Provided data: Begin

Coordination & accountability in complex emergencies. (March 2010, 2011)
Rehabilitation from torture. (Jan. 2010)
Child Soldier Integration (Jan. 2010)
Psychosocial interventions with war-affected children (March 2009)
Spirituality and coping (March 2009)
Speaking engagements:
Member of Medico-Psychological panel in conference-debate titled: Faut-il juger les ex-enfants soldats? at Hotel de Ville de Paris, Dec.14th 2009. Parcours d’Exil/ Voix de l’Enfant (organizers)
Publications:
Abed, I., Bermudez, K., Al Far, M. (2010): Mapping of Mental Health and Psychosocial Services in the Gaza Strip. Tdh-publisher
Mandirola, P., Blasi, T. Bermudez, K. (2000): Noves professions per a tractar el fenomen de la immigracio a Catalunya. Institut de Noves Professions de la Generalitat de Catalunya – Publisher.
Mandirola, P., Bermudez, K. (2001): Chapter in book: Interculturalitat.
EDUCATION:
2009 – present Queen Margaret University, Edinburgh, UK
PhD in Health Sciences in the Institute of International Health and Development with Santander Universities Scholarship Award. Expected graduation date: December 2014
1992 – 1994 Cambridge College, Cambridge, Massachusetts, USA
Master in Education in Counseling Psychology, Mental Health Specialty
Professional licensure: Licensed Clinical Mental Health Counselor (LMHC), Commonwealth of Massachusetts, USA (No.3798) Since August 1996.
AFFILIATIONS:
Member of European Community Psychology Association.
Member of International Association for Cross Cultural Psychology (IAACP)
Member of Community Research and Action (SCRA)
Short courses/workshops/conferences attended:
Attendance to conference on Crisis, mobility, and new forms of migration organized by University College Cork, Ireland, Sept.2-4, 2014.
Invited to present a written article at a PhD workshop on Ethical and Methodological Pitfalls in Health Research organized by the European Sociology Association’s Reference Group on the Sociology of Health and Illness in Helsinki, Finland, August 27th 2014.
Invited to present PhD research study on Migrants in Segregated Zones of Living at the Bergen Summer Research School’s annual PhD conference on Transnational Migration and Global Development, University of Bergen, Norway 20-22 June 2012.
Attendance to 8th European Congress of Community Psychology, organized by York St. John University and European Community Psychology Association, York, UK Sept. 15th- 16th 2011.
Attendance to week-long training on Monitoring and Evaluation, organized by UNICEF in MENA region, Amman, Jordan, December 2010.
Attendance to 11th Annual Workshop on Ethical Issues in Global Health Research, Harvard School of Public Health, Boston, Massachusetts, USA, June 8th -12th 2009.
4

Provided data: End
Provided data: Begin

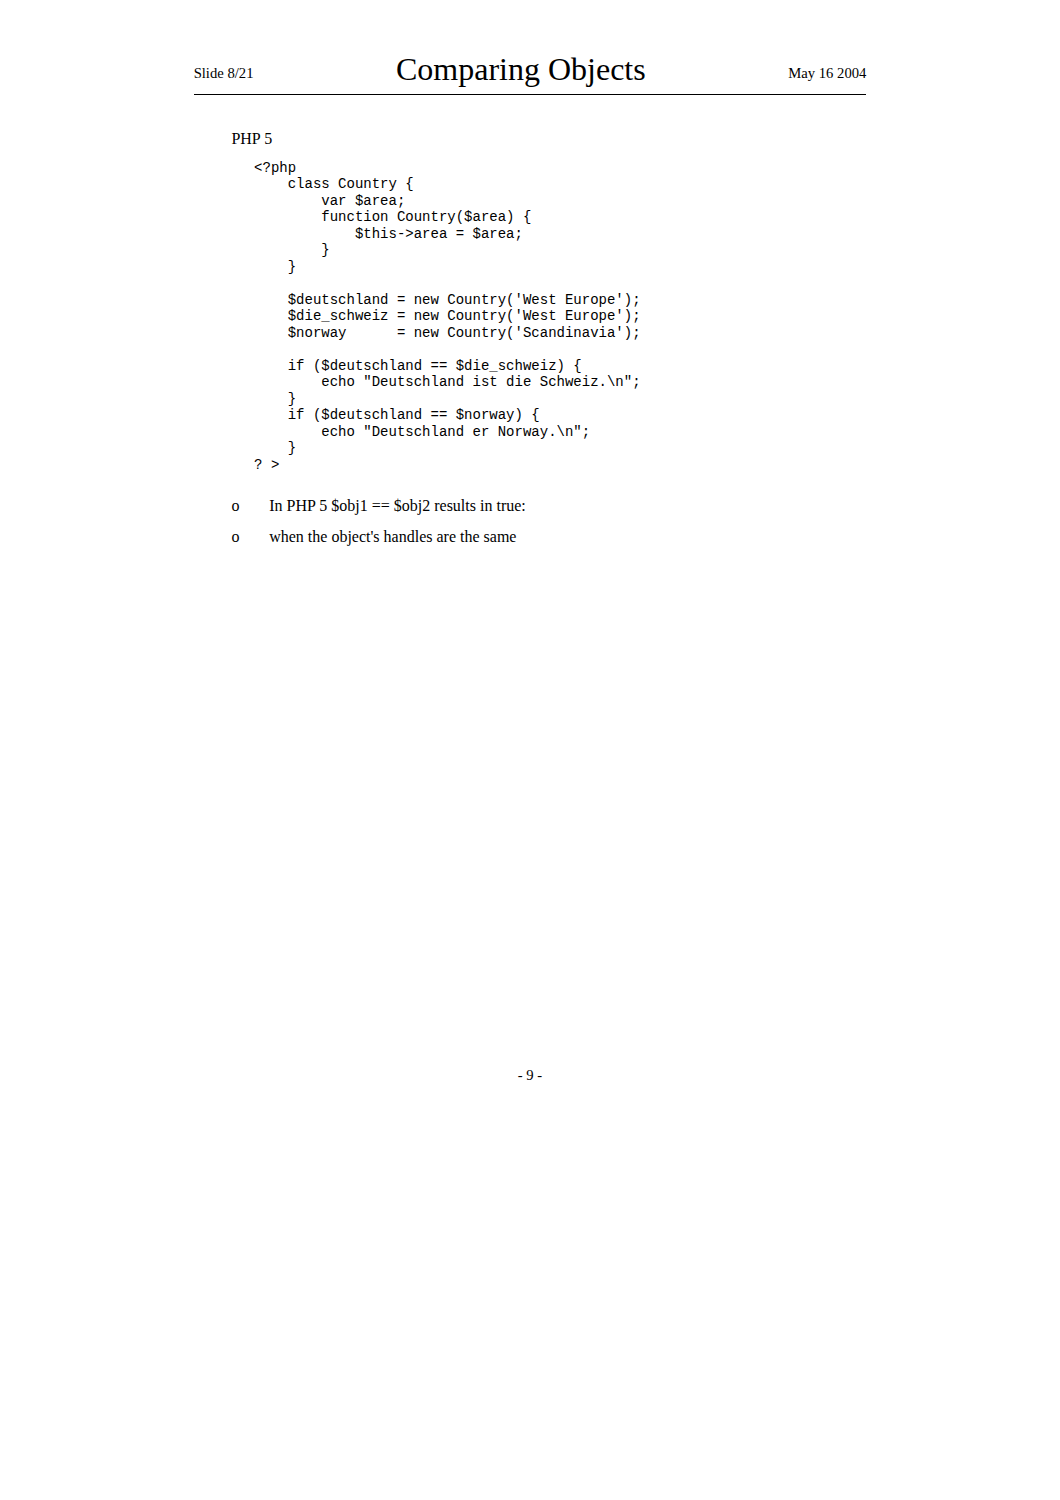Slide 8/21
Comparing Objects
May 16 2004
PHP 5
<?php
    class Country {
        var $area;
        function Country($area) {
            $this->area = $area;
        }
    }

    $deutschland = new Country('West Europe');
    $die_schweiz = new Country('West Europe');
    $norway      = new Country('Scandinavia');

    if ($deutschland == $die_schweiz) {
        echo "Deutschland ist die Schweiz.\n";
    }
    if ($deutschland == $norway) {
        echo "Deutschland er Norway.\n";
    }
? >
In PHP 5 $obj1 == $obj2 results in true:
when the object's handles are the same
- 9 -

Provided data: End
Provided data: Begin

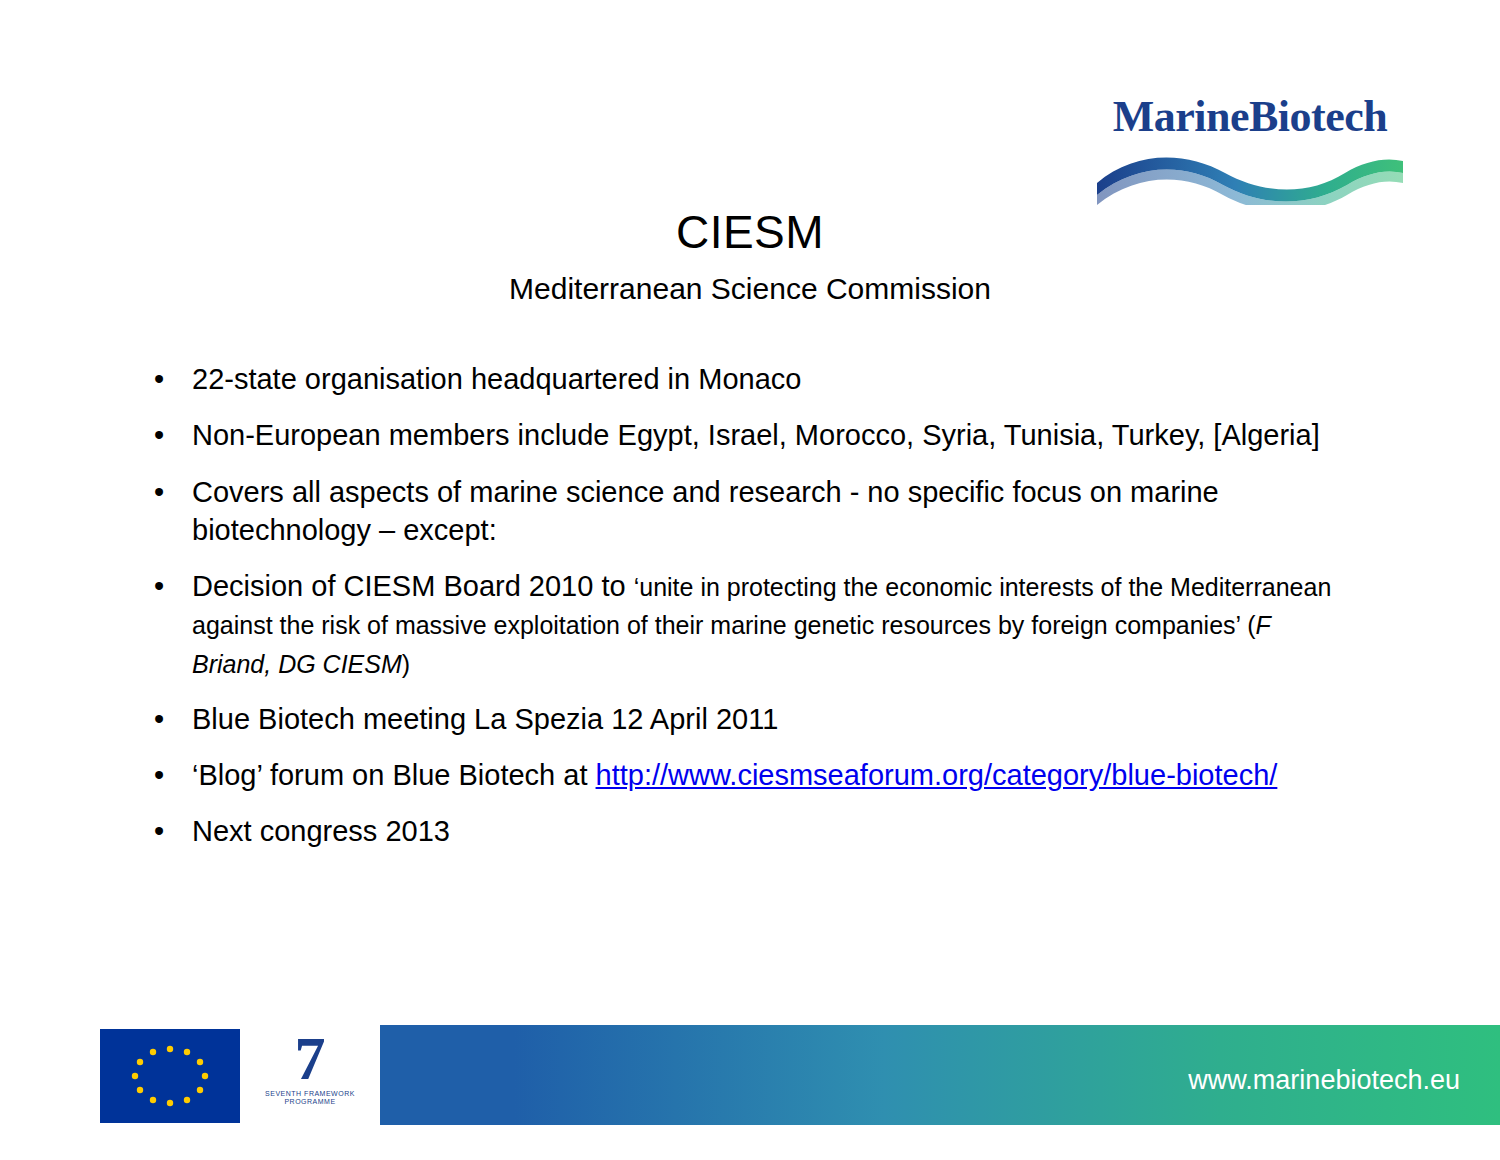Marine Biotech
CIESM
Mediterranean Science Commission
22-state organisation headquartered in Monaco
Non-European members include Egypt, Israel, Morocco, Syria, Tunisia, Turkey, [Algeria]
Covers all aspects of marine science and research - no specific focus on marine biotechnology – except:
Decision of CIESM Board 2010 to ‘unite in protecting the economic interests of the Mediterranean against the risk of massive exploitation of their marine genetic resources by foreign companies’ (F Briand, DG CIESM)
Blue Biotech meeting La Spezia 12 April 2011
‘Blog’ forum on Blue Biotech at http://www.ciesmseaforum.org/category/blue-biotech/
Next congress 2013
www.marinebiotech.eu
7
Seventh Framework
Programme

Provided data: End

What the exercise asks — When you reach the line with "Coordination & accountability" in the records above, start writing out lines exactly, and stop once the line with "Attendance to conference" has been written; include nothing else.

Solution to the exercise —
Coordination & accountability in complex emergencies. (March 2010, 2011)
Rehabilitation from torture. (Jan. 2010)
Child Soldier Integration (Jan. 2010)
Psychosocial interventions with war-affected children (March 2009)
Spirituality and coping (March 2009)
Speaking engagements:
Member of Medico-Psychological panel in conference-debate titled: Faut-il juger les ex-enfants soldats? at Hotel de Ville de Paris, Dec.14th 2009. Parcours d’Exil/ Voix de l’Enfant (organizers)
Publications:
Abed, I., Bermudez, K., Al Far, M. (2010): Mapping of Mental Health and Psychosocial Services in the Gaza Strip. Tdh-publisher
Mandirola, P., Blasi, T. Bermudez, K. (2000): Noves professions per a tractar el fenomen de la immigracio a Catalunya. Institut de Noves Professions de la Generalitat de Catalunya – Publisher.
Mandirola, P., Bermudez, K. (2001): Chapter in book: Interculturalitat.
EDUCATION:
2009 – present Queen Margaret University, Edinburgh, UK
PhD in Health Sciences in the Institute of International Health and Development with Santander Universities Scholarship Award. Expected graduation date: December 2014
1992 – 1994 Cambridge College, Cambridge, Massachusetts, USA
Master in Education in Counseling Psychology, Mental Health Specialty
Professional licensure: Licensed Clinical Mental Health Counselor (LMHC), Commonwealth of Massachusetts, USA (No.3798) Since August 1996.
AFFILIATIONS:
Member of European Community Psychology Association.
Member of International Association for Cross Cultural Psychology (IAACP)
Member of Community Research and Action (SCRA)
Short courses/workshops/conferences attended:
Attendance to conference on Crisis, mobility, and new forms of migration organized by University College Cork, Ireland, Sept.2-4, 2014.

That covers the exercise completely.